== Selected extract ==

# What do my friends and brothers on the PB think about RCs renouncing on conversion?



## dudley (Mar 12, 2010)

I had a discussion with one of the elders in my Presbyterian congregation this past week. He questioned a practice I have encouraged with Roman Catholics becoming reformed Protestants. We have had several converts in the last few years become Presbyterians after leaving the Roman catholic church. I as an ex Roman catholic assist in the inquirers class when a Roman catholic is exploring the Reformed faith and considering becoming a Protestant. I renounced Roman Catholicism, her pope and its false teachings and became a Presbyterian in 2007.

I have encouraged the other Roman catholic converts to do something similar and they have. I do because I believe that a Roman catholic needs to reject openly Roman Catholicism and her pope to be truly free and experience a true Protestant conversion after being born again by Gods amazing grace. I renounced my Roman catholic faith"and it's doctrine because it has a "Christian" appearance while not being Christian at all."

I wrote the following to the elders and the Presbyterian minister and brought it to a meeting I had to be examined by them before making a Public confession of faith a few Sundays later in the Sunday service. It simply said: "I renounce Roman Catholicism, her pope and all her false teachings which are contradictory to the scriptures and that Our Lord gave us in His commands." It was not required but I wanted to do it.

I have encouraged other Roman Catholics who are converting to do the same and they have, the latest was last Sunday. I believe we are doing what John Calvin and all the reformers did who were also Roman Catholics. I also believe it allows the ex Roman catholic to understand that his /her conversion is really coming to the true church and Gospel and leaving a false Christian church with a corrupted Gospel

What do my friends and brothers on the PB think?


----------



## Rich Koster (Mar 12, 2010)

Did you make this declaration solely as a result of your convictions changing or because you read in a book to do something like this? Just curious.


----------



## P.F. (Mar 12, 2010)

I think it is an excellent testimony to the gospel of Christ in contrast to that of Rome. I certainly wouldn't _insist_ that believers must include something like that, but for those turning from a false gospel it would seem to be a truly liberating moment.


----------



## dudley (Mar 12, 2010)

Rich Koster said:


> Did you make this declaration solely as a result of your convictions changing or because you read in a book to do something like this? Just curious.

===
== Material shown ==

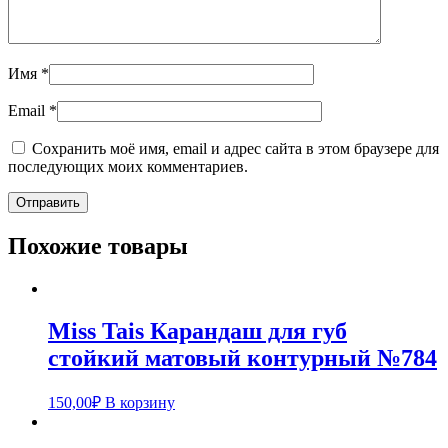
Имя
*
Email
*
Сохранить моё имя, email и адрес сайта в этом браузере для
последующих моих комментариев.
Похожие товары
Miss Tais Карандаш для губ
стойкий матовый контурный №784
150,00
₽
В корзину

===
== Material shown ==

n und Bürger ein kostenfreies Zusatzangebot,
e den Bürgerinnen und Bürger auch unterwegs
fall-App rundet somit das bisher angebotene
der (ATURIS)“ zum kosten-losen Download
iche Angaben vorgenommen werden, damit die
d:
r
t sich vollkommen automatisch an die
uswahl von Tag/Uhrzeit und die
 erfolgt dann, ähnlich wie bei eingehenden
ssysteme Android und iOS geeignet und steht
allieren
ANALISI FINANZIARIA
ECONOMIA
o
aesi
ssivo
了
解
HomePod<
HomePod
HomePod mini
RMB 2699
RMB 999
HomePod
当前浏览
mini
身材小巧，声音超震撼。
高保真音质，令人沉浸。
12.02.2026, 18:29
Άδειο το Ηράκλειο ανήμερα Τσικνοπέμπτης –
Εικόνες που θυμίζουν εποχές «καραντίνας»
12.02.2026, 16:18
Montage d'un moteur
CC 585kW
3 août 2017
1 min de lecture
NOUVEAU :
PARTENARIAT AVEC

===
== Material shown ==

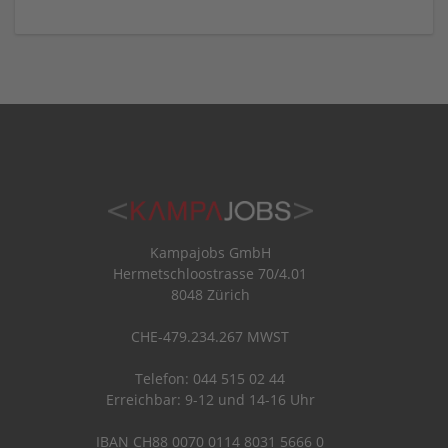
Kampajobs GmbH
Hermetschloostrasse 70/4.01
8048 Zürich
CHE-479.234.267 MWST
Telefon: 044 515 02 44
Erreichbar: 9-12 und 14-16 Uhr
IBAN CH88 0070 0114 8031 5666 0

===

[Exercise instructions]
A) In the thread, in what year did dudley renounce Roman Catholicism and become a Presbyterian?
B) According to the thread, why does dudley encourage Roman Catholics who are converting to renounce Roman Catholicism openly? Answer in one to three sentences.
C) Reproduce everything in the thread from "I have encouraged other" down to "the PB think?".
The material plays no part here.

[Per-task answers]
A) 2007

B) He believes a Roman Catholic needs to reject Roman Catholicism and her pope openly to be truly free and to experience a true Protestant conversion. He also believes it helps the ex-Roman Catholic understand that the conversion means coming to the true church and Gospel and leaving a false Christian church with a corrupted Gospel.

C)
I have encouraged other Roman Catholics who are converting to do the same and they have, the latest was last Sunday. I believe we are doing what John Calvin and all the reformers did who were also Roman Catholics. I also believe it allows the ex Roman catholic to understand that his /her conversion is really coming to the true church and Gospel and leaving a false Christian church with a corrupted Gospel

What do my friends and brothers on the PB think?